We need to be clear in about our perspective on nature. We often use the term "Mother Nature" - implying that nature gave birth to us and created us. For a christian, his relation with nature should not be as "Mother Nature" but us "Sister Nature". God created humans and the nature giving God the position of the father and nature and man the position of children. So in relation to the Almighty God mankind and the nature around him are siblings - thus we should be addressing nature as "Sister Nature." So if we have such a close relation to the world around us, don't we have a responsibility to treat it ethically and protect it?
Another reason for christians to protect nature is due to the fact that nature reflect God's glory. We can look at the skies and declare "Lord how great Thou art!". C.S. Lewis once said "Nature never taught me that there exists a God of glory and of infinite majesty. I had to learn that in other ways. But nature gave the word glory a meaning for me." If we destroy nature, we destroy an visible symbol of God's glory. If a father in the next generation turns to his son who is wearing a oxygen mask, points to the sky darkened by the smoke from the nearby factory, and says "What a great world God as made for us!" the effect will be ruined - to say the least.
Let us see nature as God's great gift to us. Let us use it but not abuse it. Let us explore its wonders but not exploit it. Let us enjoy nature till our Lord returns and give us a better world. God has appointed us as the guardian of ecology - let us protect and care for it.

- _DATA BLOCK_:
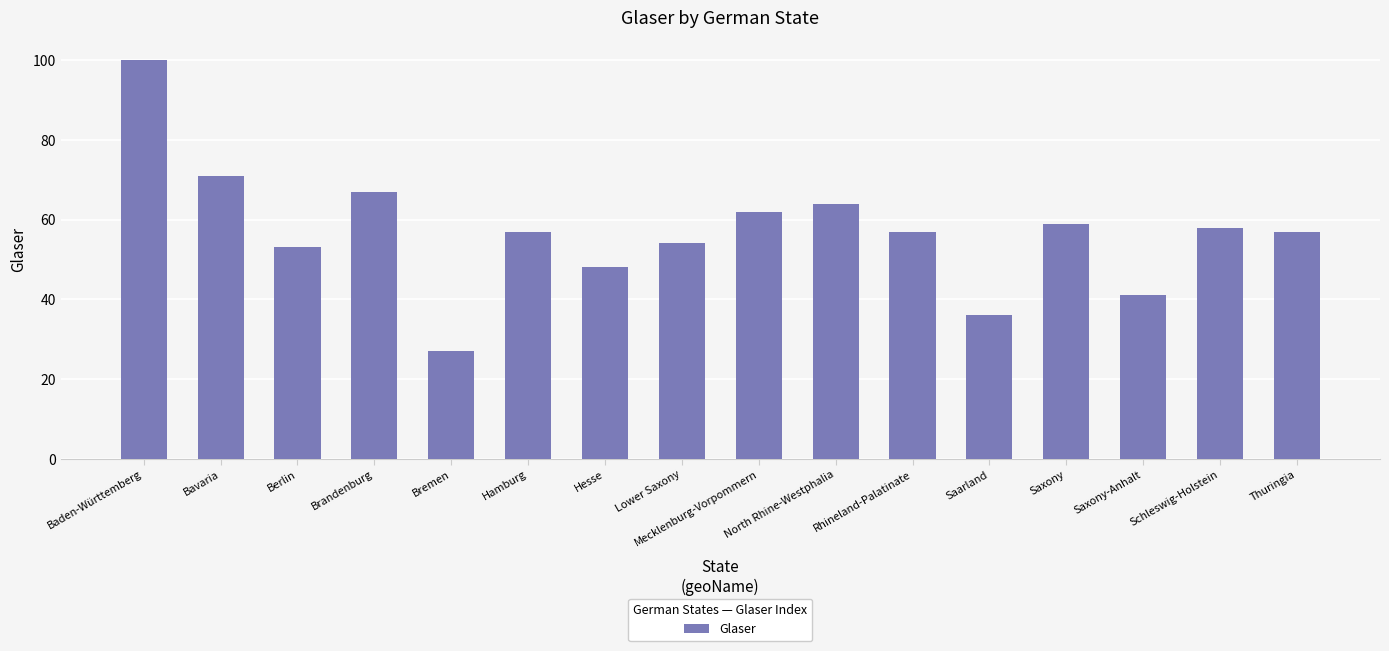

How many bars are there in total?

16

- _PROBLEM A_: In one to three sentences, explain why the passage on caring for nature says a Christian should call nature "Sister Nature" rather than "Mother Nature."
- _PROBLEM B_: In the passage on caring for nature, who is quoted as saying that nature gave the word glory a meaning?
The material comes from a separate source.

- _REPLY A_: God created both humans and nature, so God holds the position of father and humans and nature hold the position of children. Humans and nature are therefore siblings, which makes "Sister Nature" the fitting name.

- _REPLY B_: C.S. Lewis